### Task data

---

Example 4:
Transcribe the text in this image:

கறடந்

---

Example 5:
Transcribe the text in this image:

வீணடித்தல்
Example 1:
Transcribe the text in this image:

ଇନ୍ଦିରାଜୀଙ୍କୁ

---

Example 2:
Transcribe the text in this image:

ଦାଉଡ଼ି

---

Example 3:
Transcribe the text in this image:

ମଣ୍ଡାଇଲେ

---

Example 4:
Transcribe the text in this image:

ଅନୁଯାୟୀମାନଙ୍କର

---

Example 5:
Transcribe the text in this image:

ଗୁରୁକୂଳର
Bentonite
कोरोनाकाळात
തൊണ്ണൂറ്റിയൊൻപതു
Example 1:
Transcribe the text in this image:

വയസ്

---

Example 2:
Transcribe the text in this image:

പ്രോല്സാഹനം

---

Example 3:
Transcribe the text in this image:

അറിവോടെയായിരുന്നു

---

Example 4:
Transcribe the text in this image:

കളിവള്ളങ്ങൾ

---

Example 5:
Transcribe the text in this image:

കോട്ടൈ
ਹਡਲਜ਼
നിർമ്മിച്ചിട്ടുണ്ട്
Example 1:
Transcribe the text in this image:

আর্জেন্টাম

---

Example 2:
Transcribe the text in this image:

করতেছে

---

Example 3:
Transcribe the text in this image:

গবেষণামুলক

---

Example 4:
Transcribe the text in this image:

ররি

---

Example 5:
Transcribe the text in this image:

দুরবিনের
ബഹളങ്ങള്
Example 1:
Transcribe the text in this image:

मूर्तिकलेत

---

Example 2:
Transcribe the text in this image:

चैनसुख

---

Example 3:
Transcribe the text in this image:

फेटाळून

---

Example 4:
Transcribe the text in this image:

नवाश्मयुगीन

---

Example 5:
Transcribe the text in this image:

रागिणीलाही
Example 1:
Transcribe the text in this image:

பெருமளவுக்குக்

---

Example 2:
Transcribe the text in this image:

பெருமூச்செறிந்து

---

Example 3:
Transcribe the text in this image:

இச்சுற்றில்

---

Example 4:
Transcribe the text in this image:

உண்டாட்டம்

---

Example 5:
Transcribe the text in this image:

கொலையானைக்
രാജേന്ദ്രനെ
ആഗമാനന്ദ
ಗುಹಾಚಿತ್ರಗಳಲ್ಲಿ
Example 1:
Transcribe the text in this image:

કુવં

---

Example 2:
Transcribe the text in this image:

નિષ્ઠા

######

• Problem to work on: Copy out the data above word for word, beginning at its very first line and stopping after the line that contains "ଅନୁଯାୟୀମାନଙ୍କର", with that line included.

• Final result:
---

Example 4:
Transcribe the text in this image:

கறடந்

---

Example 5:
Transcribe the text in this image:

வீணடித்தல்
Example 1:
Transcribe the text in this image:

ଇନ୍ଦିରାଜୀଙ୍କୁ

---

Example 2:
Transcribe the text in this image:

ଦାଉଡ଼ି

---

Example 3:
Transcribe the text in this image:

ମଣ୍ଡାଇଲେ

---

Example 4:
Transcribe the text in this image:

ଅନୁଯାୟୀମାନଙ୍କର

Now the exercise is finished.